AI programs that generate outputs comparable to existing works could infringe on copyrights if they had access to the works and produced substantially similar outcomes. In late December 2023, the New York Times was the first American news organization to file a lawsuit against OpenAI and its backer Microsoft, asking the court to erase all large language models (LLMs), including the famous chatbot ChatGPT, and all training datasets that rely on the publication’s copyrighted content. The prominent news media is alleging that their AI systems engaged in ‘widescale copying’, which is a violation of copyright law.
This high-profile case illustrates the broader legal challenges faced by AI companies. Authors, creators, and other copyright holders have initiated lawsuits to protect their works from being used without permission or compensation.

As recently as 5 January 2024, authors Nicholas Basbanes and Nicholas Gauge filed a new complaint against both OpenAI and its investor, Microsoft, alleging that their copyrighted works were used without authorization to train their AI models, including ChatGPT. In the proposed class action complaint, filed in federal court in Manhattan, they charge the companies with copyright infringement for putting multiple works by the authors in the datasets used to train OpenAI’s GPT large language model (LLM).


This lawsuit is one among a series of legal cases filed by multiple writers and organizations, including well-known names like George R.R. Martin and Sarah Silverman, alleging that tech firms utilised their protected work to train AI systems without offering any payment or compensation. The results of these lawsuits could have significant implications for the growing AI industry, with tech companies openly warning that any adverse verdict could create considerable hurdles and uncertainty.

Ownership and Fair Use

Questions about who owns the outcome generated by AI systems—whether it is the companies and developers that design the systems or the end users who supply the prompts and inputs—are central to the ongoing debate. The ‘fair use‘ doctrine, often cited by the United States Copyright Office (USCO), the United States Patent and Trademark Office (USPTO), and the federal courts, is a critical parameter, as it allows creators to build upon copyrighted work. However, its application to AI-generated content with models using massive datasets for training is still being tested in courts.

Policy and Regulation

The USCO has initiated a project to investigate the copyright legal and policy challenges brought by AI. This involves evaluating the scope of copyright in works created by AI tools and the use of copyrighted content in training foundational and LLM-powered AI systems. This endeavour is an acknowledgement of the need for clarification and future regulatory adjustments to address the pressing issues at the intersection of AI and copyright law.

Industry Perspectives

Many stakeholders in the AI industry argue that training generative AI systems, including LLMs and other foundational models, on the large and diverse content available online, most of which is copyrighted, is the only realistic and cost-effective method to build them. According to the Silicon Valley venture capital firm Andreessen Horowitz, extending copyright rules to AI models would potentially constitute an existential threat to the current AI industry.

Why does it matter?

The intersection of AI and copyright law is a complex issue with significant implications for innovation, legal liability, ownership rights, commercial interests, policy and regulation, consumer protection, and the future of the AI industry.
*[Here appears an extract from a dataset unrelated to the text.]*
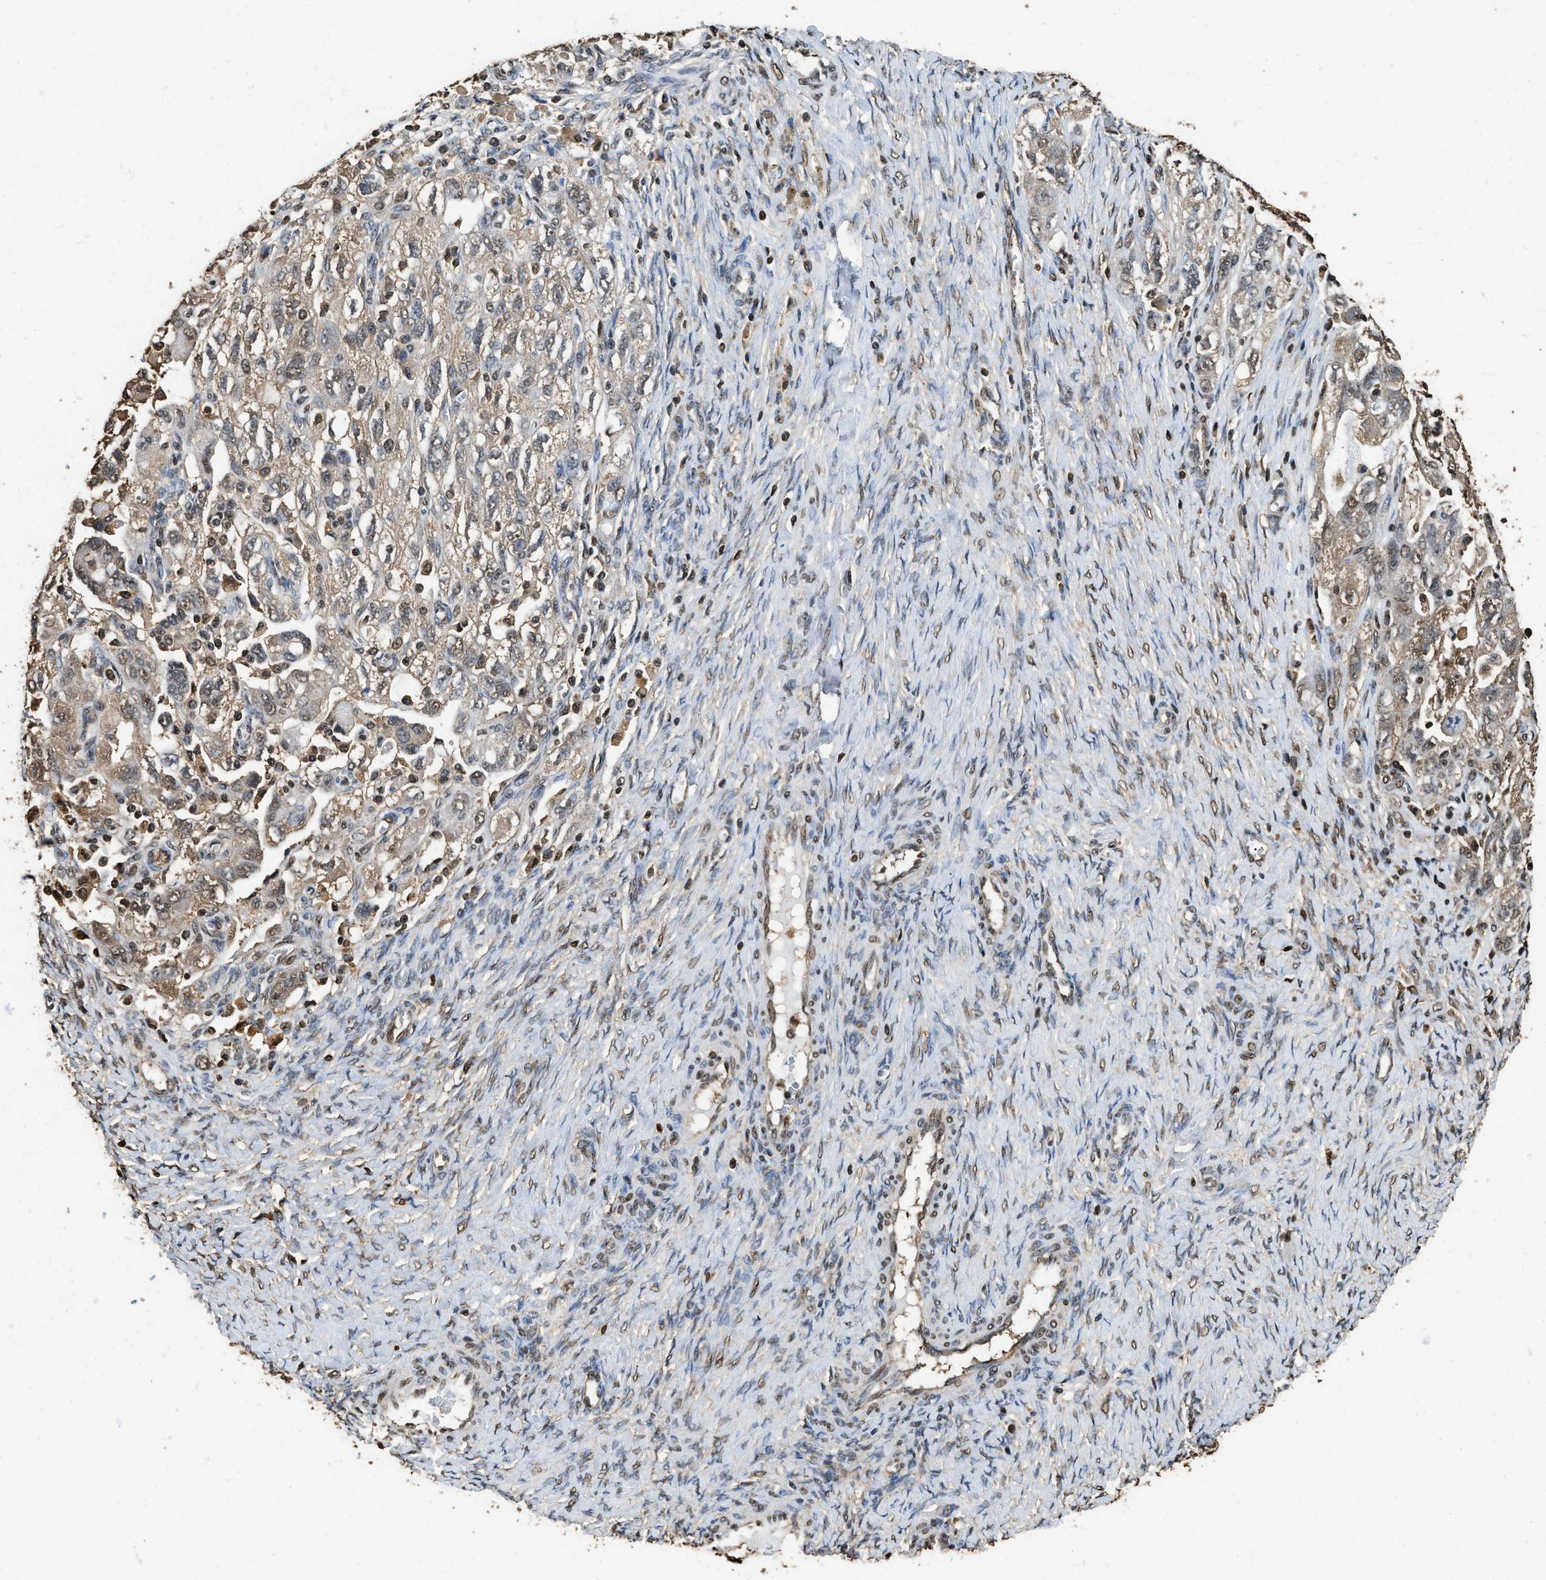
{"staining": {"intensity": "weak", "quantity": ">75%", "location": "cytoplasmic/membranous"}, "tissue": "ovarian cancer", "cell_type": "Tumor cells", "image_type": "cancer", "snomed": [{"axis": "morphology", "description": "Carcinoma, NOS"}, {"axis": "morphology", "description": "Cystadenocarcinoma, serous, NOS"}, {"axis": "topography", "description": "Ovary"}], "caption": "High-magnification brightfield microscopy of serous cystadenocarcinoma (ovarian) stained with DAB (3,3'-diaminobenzidine) (brown) and counterstained with hematoxylin (blue). tumor cells exhibit weak cytoplasmic/membranous staining is present in about>75% of cells. The staining was performed using DAB, with brown indicating positive protein expression. Nuclei are stained blue with hematoxylin.", "gene": "GAPDH", "patient": {"sex": "female", "age": 69}}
The AI sector in 2024 is at a crossroads with existing copyright laws, particularly in the US. The legal system’s reaction to these challenges will be critical in striking the correct balance between preserving creators’ rights and promoting AI innovation and progress. As lawsuits proceed and policymakers engage with these issues, the AI industry may face significant pressure to adapt, depending on the legal interpretations and policy decisions that will emerge from the ongoing processes. Ultimately, these legal fights could determine who the market winners and losers would be.